── Фрагмент текста
Наука перед лицом войны (1938)


В 1938 году Вторая мировая война уже началась. Япония вторглась в Китай, не останавливаясь перед геноцидом непокорного населения огромной страны, погрязшей в гражданских усобицах. Точно так же (но более секретно) войска Германии и СССР испытывают свои боевые возможности в разобщенной Испании. Два виднейших тирана ХХ века — Сталин в Москве и Гитлер в Берлине — готовят окончательное решение: с кем им воевать и с кем союзничать в предстоящей схватке за мировое господство? Ведь боязно столкнуться лоб в лоб при неясной позиции западных европейцев и северных американцев! Ибо Европа — огромный, хотя сумбурный ресурс людских жизней, промышленной мощи и умных голов. Кто первый сумеет мобилизовать этот ресурс на благо своей империи?

В еще не тронутом войною Лондоне замер в тревожном ожидании мудрейший историк Европы — Арнольд Тойнби, совсем недавно опубликовавший первые тома своей синтетической Истории Человечества. В нынешнем противостоянии Запада и Востока он видит повторение общеизвестной войны между Римом и Карфагеном. 22 столетия назад эти две молодые империи схватились насмерть ради гегемонии в Средиземноморье. Рим тогда победил Ганнибала, скорее, числом, чем умением, — потому что сумел привязать к себе основные племена Италии многоступенчатой системой гражданства и союзничества. Хватит ли у нынешних либеральных европейцев сплоченности, чтобы остановить Гитлера или Сталина так, как римляне остановили Ганнибала?


Или исход мировой бойни решится поверх европейских голов — в конфликте огромных масс России и США? Так случилось с хитроумными греками во время Пунических войн: они не захотели поддержать никого из тиранов- соперников — и в итоге были порабощены победоносными римлянами. Великий Архимед погиб при защите родных Сиракуз. Не постигнет ли теперь сходная участь все ученое поколение европейцев? Или спасутся лишь те, кто успел сбежать за океан — подобно старому Эйнштейну и молодому Ферми?
────
Задание A –
Повторение какой войны видит Тойнби в нынешнем противостоянии Запада и Востока, согласно тексту о науке перед лицом войны?
Задание B –
Выведите из текста о науке перед лицом войны фрагмент, начиная со слов «Наука перед лицом» и до слов «благо своей империи?» включительно.
── Данные упражнения
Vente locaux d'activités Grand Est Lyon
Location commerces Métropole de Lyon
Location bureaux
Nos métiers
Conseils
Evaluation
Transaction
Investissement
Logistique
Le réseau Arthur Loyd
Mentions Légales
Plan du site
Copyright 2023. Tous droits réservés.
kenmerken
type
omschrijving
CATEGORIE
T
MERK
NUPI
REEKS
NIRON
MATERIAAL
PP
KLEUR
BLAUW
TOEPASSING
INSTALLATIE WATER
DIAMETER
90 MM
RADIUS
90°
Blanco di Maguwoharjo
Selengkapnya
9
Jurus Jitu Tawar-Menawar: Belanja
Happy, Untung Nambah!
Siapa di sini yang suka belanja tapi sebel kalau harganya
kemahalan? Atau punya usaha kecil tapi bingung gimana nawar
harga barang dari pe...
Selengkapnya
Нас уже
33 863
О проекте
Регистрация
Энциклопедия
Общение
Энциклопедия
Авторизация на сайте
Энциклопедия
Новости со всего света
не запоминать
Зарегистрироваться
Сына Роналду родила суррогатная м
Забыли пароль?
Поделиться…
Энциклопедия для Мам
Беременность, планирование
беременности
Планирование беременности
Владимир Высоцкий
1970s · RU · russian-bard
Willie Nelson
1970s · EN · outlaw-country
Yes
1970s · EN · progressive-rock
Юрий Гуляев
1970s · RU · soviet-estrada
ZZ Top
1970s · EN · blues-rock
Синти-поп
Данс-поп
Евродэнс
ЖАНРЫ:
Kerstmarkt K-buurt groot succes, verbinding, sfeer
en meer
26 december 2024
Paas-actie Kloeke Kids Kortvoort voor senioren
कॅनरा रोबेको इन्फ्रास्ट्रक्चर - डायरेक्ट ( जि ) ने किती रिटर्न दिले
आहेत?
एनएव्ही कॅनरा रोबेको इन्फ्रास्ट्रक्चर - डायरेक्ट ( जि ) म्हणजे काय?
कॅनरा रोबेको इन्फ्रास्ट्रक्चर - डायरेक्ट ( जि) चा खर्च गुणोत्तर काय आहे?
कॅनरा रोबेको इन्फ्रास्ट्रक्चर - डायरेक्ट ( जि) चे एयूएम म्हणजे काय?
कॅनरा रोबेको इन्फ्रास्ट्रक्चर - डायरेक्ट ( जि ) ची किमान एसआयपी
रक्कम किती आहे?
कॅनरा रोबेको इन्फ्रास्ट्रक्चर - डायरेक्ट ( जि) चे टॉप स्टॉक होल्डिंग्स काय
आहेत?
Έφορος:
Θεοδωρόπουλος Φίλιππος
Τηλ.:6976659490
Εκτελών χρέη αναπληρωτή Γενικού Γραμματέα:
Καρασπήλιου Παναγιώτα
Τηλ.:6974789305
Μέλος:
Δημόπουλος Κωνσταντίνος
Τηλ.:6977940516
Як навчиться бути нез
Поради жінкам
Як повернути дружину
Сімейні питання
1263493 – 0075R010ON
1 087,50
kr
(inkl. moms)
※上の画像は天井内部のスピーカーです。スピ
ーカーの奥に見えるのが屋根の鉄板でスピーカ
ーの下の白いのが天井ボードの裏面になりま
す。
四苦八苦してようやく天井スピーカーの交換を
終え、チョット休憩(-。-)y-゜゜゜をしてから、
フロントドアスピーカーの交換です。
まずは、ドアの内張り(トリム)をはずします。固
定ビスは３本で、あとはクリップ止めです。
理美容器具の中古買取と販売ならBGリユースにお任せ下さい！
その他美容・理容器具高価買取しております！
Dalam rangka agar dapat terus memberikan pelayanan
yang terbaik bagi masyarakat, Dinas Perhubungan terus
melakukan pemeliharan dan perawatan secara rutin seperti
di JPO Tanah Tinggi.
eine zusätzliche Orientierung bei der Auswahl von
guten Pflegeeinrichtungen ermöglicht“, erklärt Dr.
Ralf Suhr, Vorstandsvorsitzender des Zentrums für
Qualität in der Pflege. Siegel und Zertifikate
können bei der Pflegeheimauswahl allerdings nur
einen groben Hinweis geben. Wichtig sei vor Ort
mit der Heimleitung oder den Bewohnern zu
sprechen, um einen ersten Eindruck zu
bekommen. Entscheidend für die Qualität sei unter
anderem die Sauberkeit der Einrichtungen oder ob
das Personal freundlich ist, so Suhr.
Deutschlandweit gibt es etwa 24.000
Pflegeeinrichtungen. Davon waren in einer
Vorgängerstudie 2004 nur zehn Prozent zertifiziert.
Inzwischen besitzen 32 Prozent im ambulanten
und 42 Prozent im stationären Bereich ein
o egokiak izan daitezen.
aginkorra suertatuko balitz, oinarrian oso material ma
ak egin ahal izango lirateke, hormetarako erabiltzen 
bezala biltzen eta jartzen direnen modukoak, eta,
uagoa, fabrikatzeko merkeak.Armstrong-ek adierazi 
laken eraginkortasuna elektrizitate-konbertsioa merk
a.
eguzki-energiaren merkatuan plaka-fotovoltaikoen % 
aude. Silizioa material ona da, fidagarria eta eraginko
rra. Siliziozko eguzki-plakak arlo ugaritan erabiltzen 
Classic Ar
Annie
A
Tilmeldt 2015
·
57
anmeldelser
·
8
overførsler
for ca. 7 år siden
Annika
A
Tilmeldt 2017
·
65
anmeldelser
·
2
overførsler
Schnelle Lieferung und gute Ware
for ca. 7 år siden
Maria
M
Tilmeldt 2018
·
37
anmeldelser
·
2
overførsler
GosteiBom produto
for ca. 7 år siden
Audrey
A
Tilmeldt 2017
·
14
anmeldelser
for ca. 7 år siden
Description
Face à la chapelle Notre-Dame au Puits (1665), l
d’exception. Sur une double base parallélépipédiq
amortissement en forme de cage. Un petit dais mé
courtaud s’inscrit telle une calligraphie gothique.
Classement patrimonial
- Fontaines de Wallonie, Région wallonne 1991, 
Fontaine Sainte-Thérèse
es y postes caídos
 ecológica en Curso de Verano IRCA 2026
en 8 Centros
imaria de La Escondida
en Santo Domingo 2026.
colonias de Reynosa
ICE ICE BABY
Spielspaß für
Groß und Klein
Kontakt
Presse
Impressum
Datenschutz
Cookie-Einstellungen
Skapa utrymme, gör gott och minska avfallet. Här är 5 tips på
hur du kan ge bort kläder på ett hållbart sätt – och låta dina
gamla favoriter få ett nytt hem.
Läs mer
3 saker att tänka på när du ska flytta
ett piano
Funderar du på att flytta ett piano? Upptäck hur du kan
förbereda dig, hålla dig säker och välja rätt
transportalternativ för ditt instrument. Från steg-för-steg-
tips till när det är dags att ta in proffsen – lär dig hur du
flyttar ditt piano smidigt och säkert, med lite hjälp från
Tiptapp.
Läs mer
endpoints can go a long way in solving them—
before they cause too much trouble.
────
Поле ответа A –
Войны между Римом и Карфагеном.

Поле ответа B –
Наука перед лицом войны (1938)


В 1938 году Вторая мировая война уже началась. Япония вторглась в Китай, не останавливаясь перед геноцидом непокорного населения огромной страны, погрязшей в гражданских усобицах. Точно так же (но более секретно) войска Германии и СССР испытывают свои боевые возможности в разобщенной Испании. Два виднейших тирана ХХ века — Сталин в Москве и Гитлер в Берлине — готовят окончательное решение: с кем им воевать и с кем союзничать в предстоящей схватке за мировое господство? Ведь боязно столкнуться лоб в лоб при неясной позиции западных европейцев и северных американцев! Ибо Европа — огромный, хотя сумбурный ресурс людских жизней, промышленной мощи и умных голов. Кто первый сумеет мобилизовать этот ресурс на благо своей империи?